***** Data for the task *****
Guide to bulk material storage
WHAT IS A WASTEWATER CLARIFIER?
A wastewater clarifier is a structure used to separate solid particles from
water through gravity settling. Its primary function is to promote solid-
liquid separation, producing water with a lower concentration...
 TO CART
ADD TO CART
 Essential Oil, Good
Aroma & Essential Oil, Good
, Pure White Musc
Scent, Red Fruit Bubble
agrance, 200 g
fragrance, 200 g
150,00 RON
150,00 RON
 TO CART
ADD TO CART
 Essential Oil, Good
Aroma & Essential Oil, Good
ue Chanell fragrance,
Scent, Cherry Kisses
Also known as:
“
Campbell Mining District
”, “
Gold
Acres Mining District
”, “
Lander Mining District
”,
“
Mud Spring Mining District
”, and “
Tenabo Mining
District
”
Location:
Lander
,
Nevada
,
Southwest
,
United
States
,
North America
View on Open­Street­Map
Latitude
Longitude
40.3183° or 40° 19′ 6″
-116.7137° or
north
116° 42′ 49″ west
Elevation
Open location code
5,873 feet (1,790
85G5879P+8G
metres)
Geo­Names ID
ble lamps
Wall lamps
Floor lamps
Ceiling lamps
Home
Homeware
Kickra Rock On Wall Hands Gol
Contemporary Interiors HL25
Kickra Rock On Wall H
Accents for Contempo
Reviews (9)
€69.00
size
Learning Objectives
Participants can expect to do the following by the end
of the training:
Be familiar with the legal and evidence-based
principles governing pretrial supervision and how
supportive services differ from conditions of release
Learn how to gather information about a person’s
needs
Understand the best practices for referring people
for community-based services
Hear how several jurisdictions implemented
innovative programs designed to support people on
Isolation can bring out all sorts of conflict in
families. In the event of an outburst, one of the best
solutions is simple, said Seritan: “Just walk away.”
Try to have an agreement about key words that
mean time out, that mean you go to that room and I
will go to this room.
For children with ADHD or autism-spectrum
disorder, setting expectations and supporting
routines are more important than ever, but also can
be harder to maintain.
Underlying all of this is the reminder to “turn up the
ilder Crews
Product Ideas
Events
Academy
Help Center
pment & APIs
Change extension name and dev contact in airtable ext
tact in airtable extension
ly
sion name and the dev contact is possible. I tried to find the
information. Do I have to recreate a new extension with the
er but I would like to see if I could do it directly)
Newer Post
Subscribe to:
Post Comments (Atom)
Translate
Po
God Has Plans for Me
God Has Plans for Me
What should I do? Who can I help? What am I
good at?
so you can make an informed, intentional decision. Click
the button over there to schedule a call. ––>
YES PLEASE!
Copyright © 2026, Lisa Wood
*****
Activity.
Report each line in the records above that contains the string "Wall", treating uppercase and lowercase as different.

The completed task.
Wall lamps
Kickra Rock On Wall Hands Gol
Kickra Rock On Wall H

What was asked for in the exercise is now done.